:: Work order ::
The line with "309 423 1656.0" marks where to begin; print it and all lines after it in the material below exactly, skipping pictures.

========================

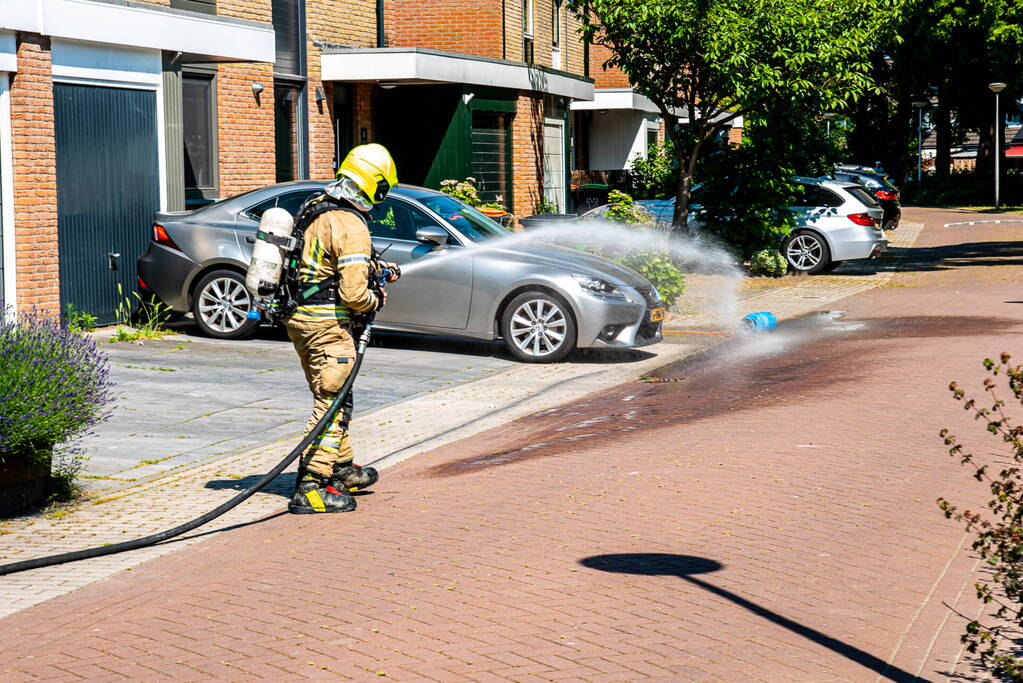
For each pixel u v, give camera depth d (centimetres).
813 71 2133
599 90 3306
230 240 1323
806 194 2295
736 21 2030
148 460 823
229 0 1769
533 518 663
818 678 441
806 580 554
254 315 682
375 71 2022
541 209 2522
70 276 1359
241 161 1809
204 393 1052
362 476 724
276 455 840
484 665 453
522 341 1253
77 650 480
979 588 464
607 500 698
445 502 706
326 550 614
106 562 606
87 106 1377
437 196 1323
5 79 1252
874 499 693
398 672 447
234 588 555
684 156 2253
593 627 493
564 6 2902
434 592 540
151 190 1494
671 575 560
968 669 449
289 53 1975
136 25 1412
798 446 831
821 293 1975
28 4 1248
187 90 1694
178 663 461
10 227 1264
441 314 1259
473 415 996
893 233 3647
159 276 1347
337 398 680
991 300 1812
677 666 452
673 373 1198
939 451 812
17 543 640
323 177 2058
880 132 6888
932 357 1242
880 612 512
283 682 440
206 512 697
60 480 730
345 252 656
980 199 5962
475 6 2373
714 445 841
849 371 1166
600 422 948
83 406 713
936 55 5356
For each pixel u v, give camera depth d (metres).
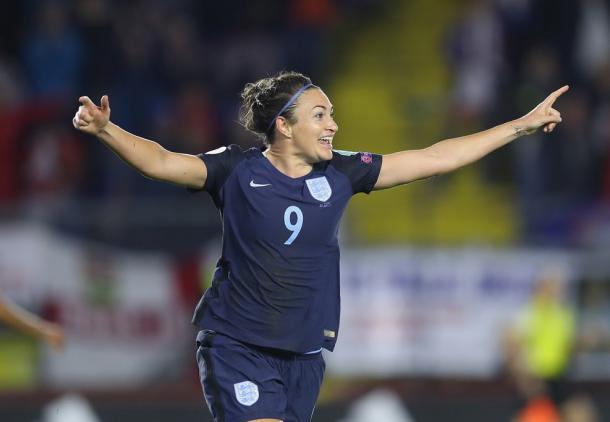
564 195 44.56
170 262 40.72
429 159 20.06
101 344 40.47
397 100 55.12
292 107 19.28
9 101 48.56
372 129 54.25
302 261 19.34
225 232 19.56
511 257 40.53
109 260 40.59
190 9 52.94
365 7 58.28
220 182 19.39
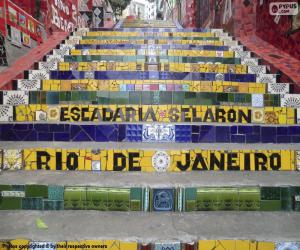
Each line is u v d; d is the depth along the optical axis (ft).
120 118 9.98
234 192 6.81
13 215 6.54
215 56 16.69
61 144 8.67
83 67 14.37
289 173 7.91
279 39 17.26
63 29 24.67
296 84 12.22
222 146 8.59
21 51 15.46
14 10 14.65
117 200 6.77
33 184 6.83
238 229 6.02
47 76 13.10
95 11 44.19
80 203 6.79
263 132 9.14
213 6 29.48
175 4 60.08
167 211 6.78
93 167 8.08
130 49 16.79
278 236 5.76
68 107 9.93
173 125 9.14
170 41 19.17
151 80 12.26
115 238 5.65
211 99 11.12
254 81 13.44
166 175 7.70
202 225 6.16
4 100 10.84
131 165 8.08
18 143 8.73
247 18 21.13
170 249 5.57
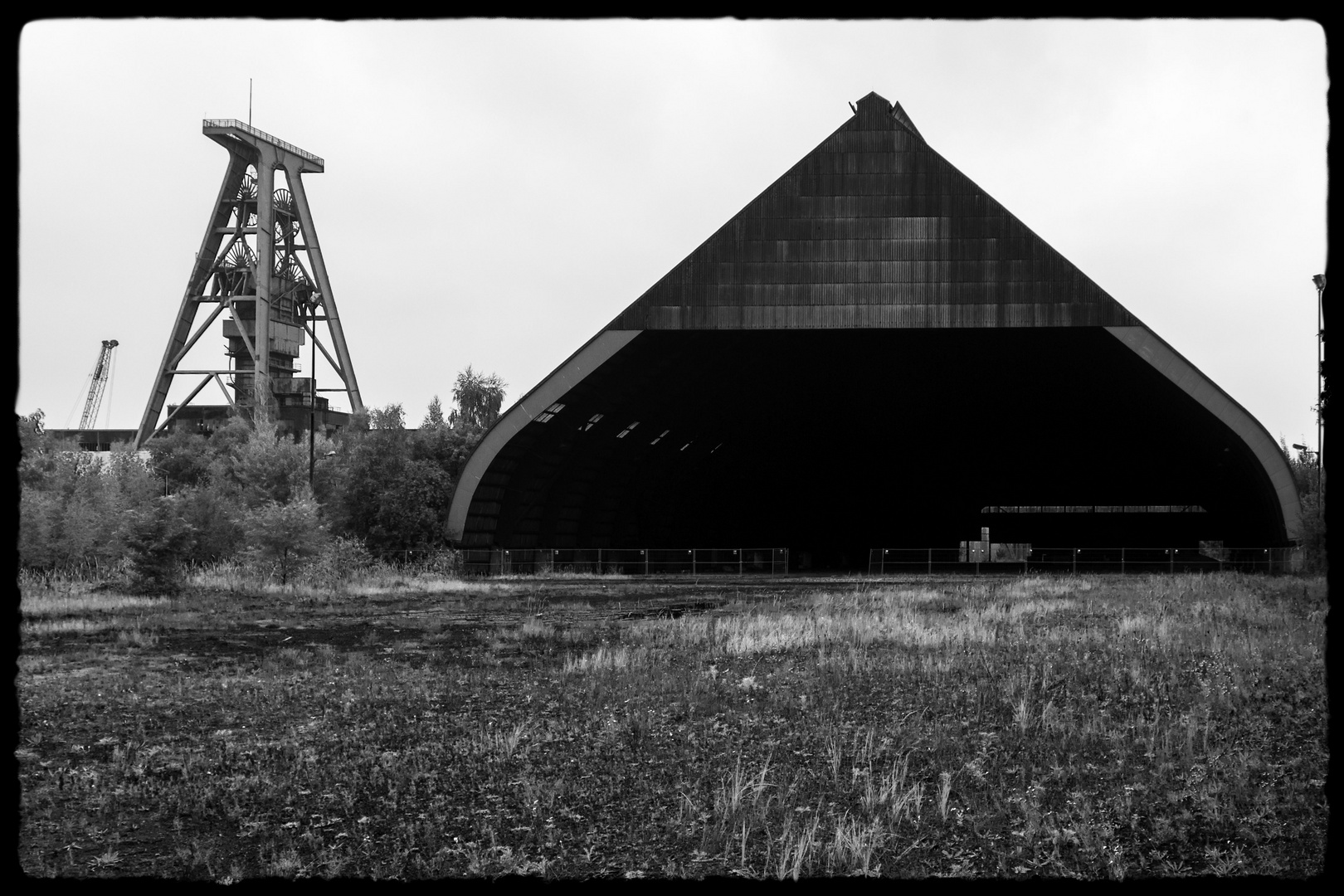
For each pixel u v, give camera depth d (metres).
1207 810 9.16
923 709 14.05
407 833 8.96
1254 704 13.75
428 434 53.00
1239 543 68.81
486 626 26.89
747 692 15.61
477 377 95.25
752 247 44.94
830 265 44.56
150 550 35.75
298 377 104.56
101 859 8.41
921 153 44.34
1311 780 10.06
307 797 10.30
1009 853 8.32
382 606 33.22
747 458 72.69
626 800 10.06
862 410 64.00
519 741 12.41
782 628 23.20
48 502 41.75
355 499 50.09
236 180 108.88
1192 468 64.69
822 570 73.19
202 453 73.38
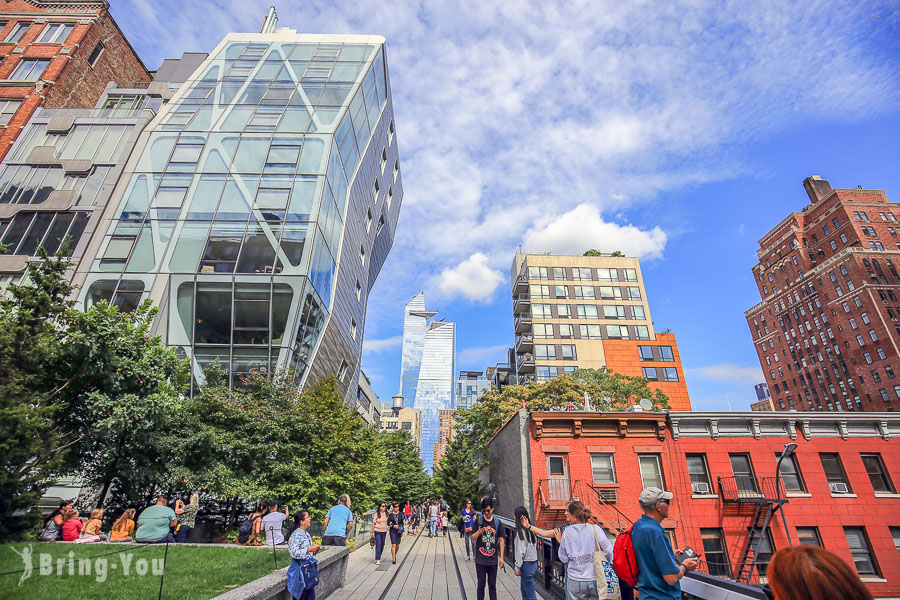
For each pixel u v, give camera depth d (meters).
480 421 36.72
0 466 8.67
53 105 35.59
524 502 17.34
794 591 1.76
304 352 27.94
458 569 13.04
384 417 141.25
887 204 80.50
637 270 66.31
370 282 58.34
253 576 6.94
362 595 8.78
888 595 15.31
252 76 36.97
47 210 28.84
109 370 11.54
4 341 9.62
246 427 15.23
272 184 30.38
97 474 13.14
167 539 9.01
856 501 16.75
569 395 32.28
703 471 17.62
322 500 15.97
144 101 40.31
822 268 80.38
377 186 48.66
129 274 26.78
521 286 66.25
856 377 73.00
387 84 46.09
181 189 29.88
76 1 40.19
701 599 4.36
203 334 25.83
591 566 5.20
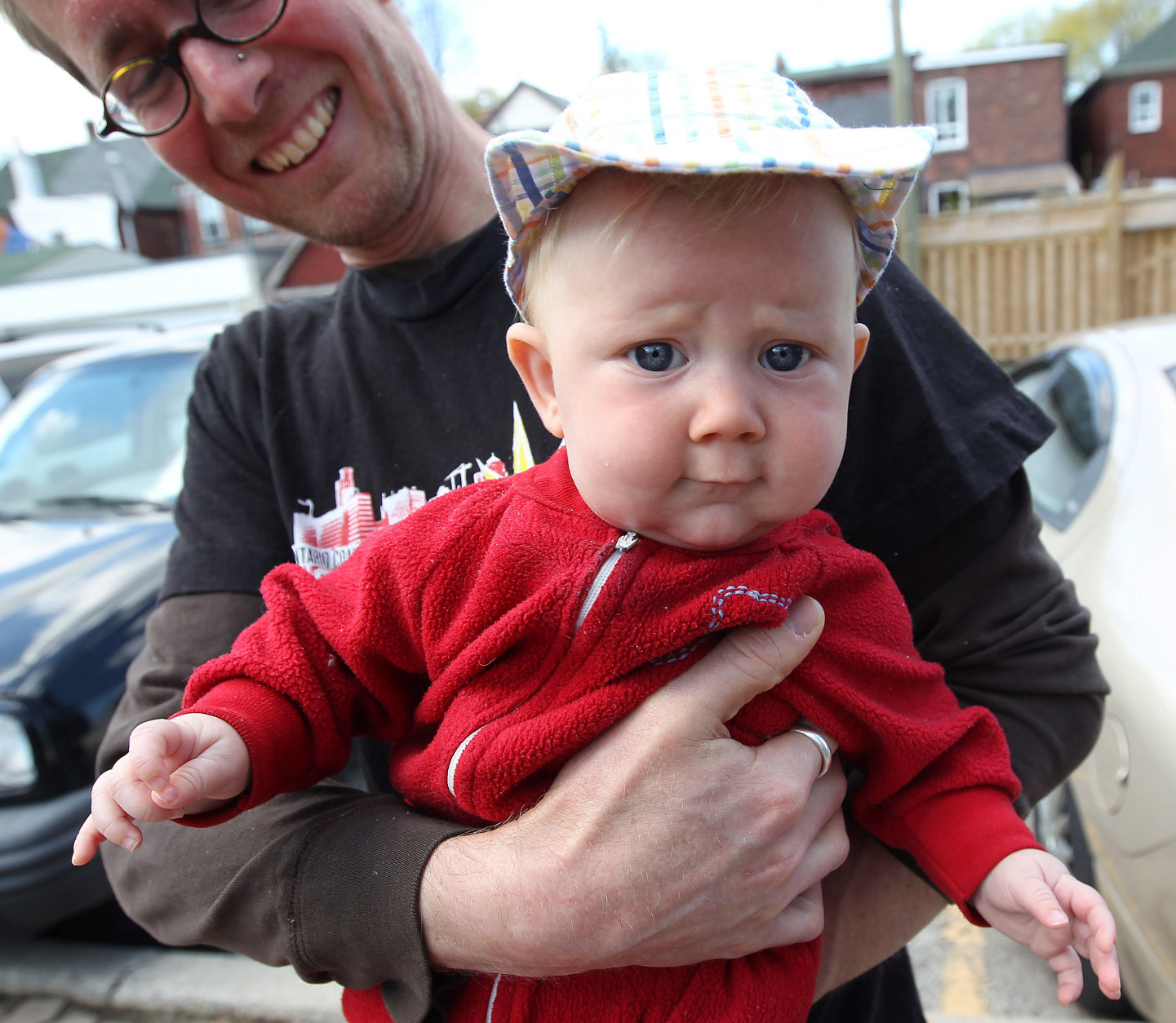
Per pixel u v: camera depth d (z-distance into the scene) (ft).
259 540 4.58
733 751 3.23
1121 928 7.10
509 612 3.33
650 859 3.07
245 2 4.16
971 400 4.03
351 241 4.61
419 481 4.36
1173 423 8.52
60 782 8.27
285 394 4.67
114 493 11.44
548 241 3.25
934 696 3.64
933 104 89.04
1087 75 130.21
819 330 2.96
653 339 2.93
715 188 2.88
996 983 8.73
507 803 3.42
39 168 110.32
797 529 3.59
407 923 3.24
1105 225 32.27
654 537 3.26
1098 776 7.37
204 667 3.55
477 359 4.34
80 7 4.22
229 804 3.28
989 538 3.93
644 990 3.34
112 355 13.47
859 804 3.81
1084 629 4.17
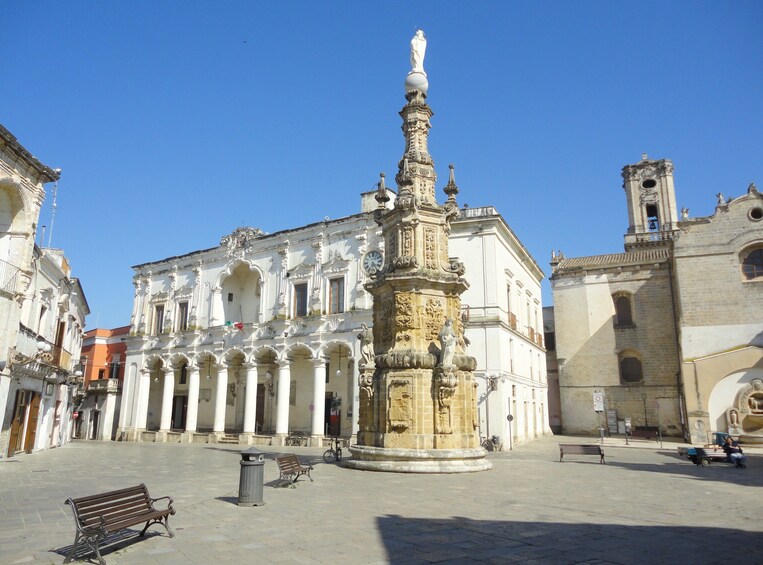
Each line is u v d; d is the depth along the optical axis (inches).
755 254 1542.8
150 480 705.6
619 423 1859.0
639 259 1991.9
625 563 325.1
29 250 1003.3
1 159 917.2
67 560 322.3
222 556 332.8
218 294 1841.8
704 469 877.2
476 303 1407.5
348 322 1486.2
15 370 1015.0
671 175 2364.7
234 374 1903.3
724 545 367.9
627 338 1899.6
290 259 1676.9
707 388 1470.2
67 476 762.2
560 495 577.0
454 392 792.9
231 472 798.5
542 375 1940.2
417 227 851.4
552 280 2042.3
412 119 917.2
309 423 1656.0
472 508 492.7
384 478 686.5
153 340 1983.3
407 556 335.3
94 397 2122.3
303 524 420.8
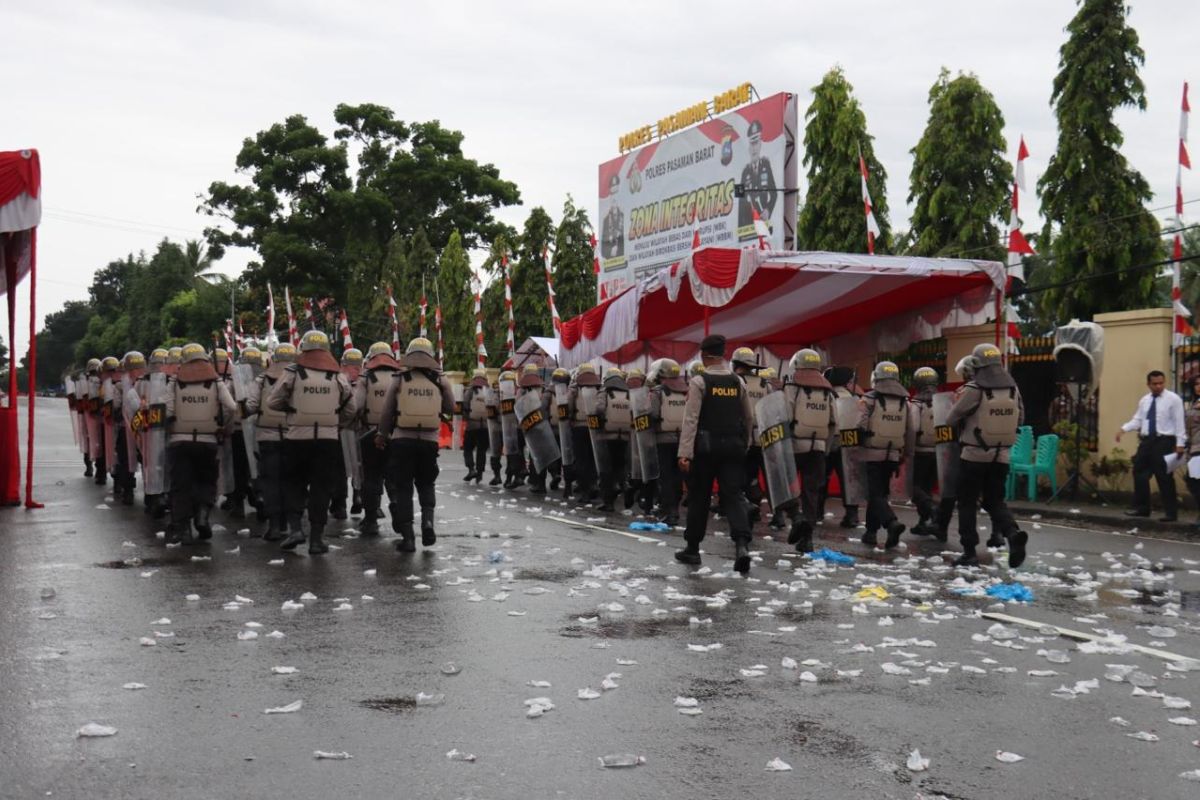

========================

:: Final answer ::
309 423 1656.0
472 508 492.7
384 478 686.5
153 340 1983.3
407 556 335.3
94 397 2122.3
303 524 420.8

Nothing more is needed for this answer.